H text me a lot up until he had S on Friday. Even Thursday while he had S, H kept texting me what should I do questions. Like S won't eat what should I do? S isn't acting like himself. What should I do?. Yea S isn't himself because last time he was over there it was a bad experience because you wouldn't let him come home and made him spend the night and he didn't want to. Also now he expects gifts all the time. Friday nothing and even didn't text me happy new year after he asked me to text him when we got home (although it was 50 so good weather and we live 5 blocks from the church). I said that I wish him well in 2011. However yesterday he was seen by one of my friends with OW so that explains the not texting. I am sure he will text some time today or tomorrow, but once again back to intermittent. It was a mutual friend and he wouldn't even say hi. He did the same to my SIL, but she said hi so he had to. She didn't want to say hi either, but thought it would be rude not to.
Still nothing from my L so I am getting a little worried. The D is supposed to be final in two weeks. I hope it doesn't get postponed. Fingers Crossed.
Otherwise, I have a normal day today. I will say that I am feeling the itch to date very badly. I want to just be out there on a date with a guy. I was telling a friend that I haven't be without a guy for this long since I was 14. My normal was I would date a guy for two weeks, then we would break up and I wouldn't date another guy for 6 months so it isn't like I went from guy to guy, but I have been separated from almost 2 years and haven't had even been semi with H in a year so it has been a while. I don't feel any romantic feelings for H anymore. I care about him and still get upset about the lying and cheating just because it hurts, but not because I want to still be with him. I just think it is stupid to keep lying about everything even when I caught. Just live a life free of lies, and I mostly hate it because his lying affects S. Me...not so much. I will still have my sad days, but mostly because I miss my friend who does not exist anymore. He was my best friend and I miss that person. So anyway I am ready to get out there...I just wish there were guys around here who were available and not so young. I know when the time is right.
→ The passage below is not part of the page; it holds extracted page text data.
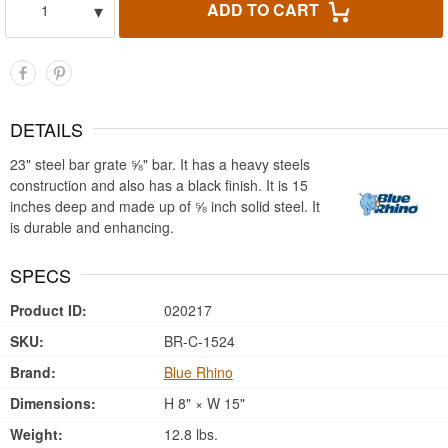
▾
ADD TO CART
1
DETAILS
23" steel bar grate ⅝" bar. It has a heavy steels
construction and also has a black finish. It is 15
inches deep and made up of ⅝ inch solid steel. It
is durable and enhancing.
SPECS
Product ID:
020217
SKU:
BR-C-1524
Brand:
Blue Rhino
Dimensions:
H 8" × W 15"
Weight:
12.8 lbs.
Me29 S3 H left 4/1/09 I file 8/2/10 Divorce final 5/17/11 1st http://www.tinyurl.com/25lhu52 2nd http://www.tinyurl.com/2c35ueg 3rd http://www.tinyurl.com/322yk89
I forgot to put that after H had S this last time, S has not slept well. S has night terrors and even wakes up with tears flowing down his face. I don't know why or what is going on, but he is upset about something and just doesn't know how to say it. He is happy to leave with H and super happy to come home, but I don't know what is going on with him after and while there to make him so upset. Hopefully it will calm down soon.